> _Work instructions_: Print the listing in full, keeping every line exactly as it is.

> _Records to process_:
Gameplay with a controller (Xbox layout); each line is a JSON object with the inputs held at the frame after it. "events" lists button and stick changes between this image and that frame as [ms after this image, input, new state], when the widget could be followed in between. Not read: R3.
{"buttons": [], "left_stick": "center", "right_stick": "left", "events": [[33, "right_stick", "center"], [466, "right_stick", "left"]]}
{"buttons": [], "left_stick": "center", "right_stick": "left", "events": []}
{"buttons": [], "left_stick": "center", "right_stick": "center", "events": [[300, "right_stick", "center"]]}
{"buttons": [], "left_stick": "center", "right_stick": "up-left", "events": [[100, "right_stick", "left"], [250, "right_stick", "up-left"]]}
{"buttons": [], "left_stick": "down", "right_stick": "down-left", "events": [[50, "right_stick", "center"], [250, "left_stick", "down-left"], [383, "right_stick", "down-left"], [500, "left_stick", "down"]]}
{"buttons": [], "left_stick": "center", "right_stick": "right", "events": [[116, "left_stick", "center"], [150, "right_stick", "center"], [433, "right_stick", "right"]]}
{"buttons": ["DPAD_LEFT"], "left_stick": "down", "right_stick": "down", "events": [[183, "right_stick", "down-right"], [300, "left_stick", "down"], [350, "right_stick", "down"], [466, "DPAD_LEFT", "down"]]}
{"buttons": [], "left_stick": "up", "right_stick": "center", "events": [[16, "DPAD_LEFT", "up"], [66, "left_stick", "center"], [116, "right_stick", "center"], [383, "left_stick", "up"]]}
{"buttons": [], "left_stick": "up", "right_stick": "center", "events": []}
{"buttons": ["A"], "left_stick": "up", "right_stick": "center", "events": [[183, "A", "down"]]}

> _Exercise answer_:
Gameplay with a controller (Xbox layout); each line is a JSON object with the inputs held at the frame after it. "events" lists button and stick changes between this image and that frame as [ms after this image, input, new state], when the widget could be followed in between. Not read: R3.
{"buttons": [], "left_stick": "center", "right_stick": "left", "events": [[33, "right_stick", "center"], [466, "right_stick", "left"]]}
{"buttons": [], "left_stick": "center", "right_stick": "left", "events": []}
{"buttons": [], "left_stick": "center", "right_stick": "center", "events": [[300, "right_stick", "center"]]}
{"buttons": [], "left_stick": "center", "right_stick": "up-left", "events": [[100, "right_stick", "left"], [250, "right_stick", "up-left"]]}
{"buttons": [], "left_stick": "down", "right_stick": "down-left", "events": [[50, "right_stick", "center"], [250, "left_stick", "down-left"], [383, "right_stick", "down-left"], [500, "left_stick", "down"]]}
{"buttons": [], "left_stick": "center", "right_stick": "right", "events": [[116, "left_stick", "center"], [150, "right_stick", "center"], [433, "right_stick", "right"]]}
{"buttons": ["DPAD_LEFT"], "left_stick": "down", "right_stick": "down", "events": [[183, "right_stick", "down-right"], [300, "left_stick", "down"], [350, "right_stick", "down"], [466, "DPAD_LEFT", "down"]]}
{"buttons": [], "left_stick": "up", "right_stick": "center", "events": [[16, "DPAD_LEFT", "up"], [66, "left_stick", "center"], [116, "right_stick", "center"], [383, "left_stick", "up"]]}
{"buttons": [], "left_stick": "up", "right_stick": "center", "events": []}
{"buttons": ["A"], "left_stick": "up", "right_stick": "center", "events": [[183, "A", "down"]]}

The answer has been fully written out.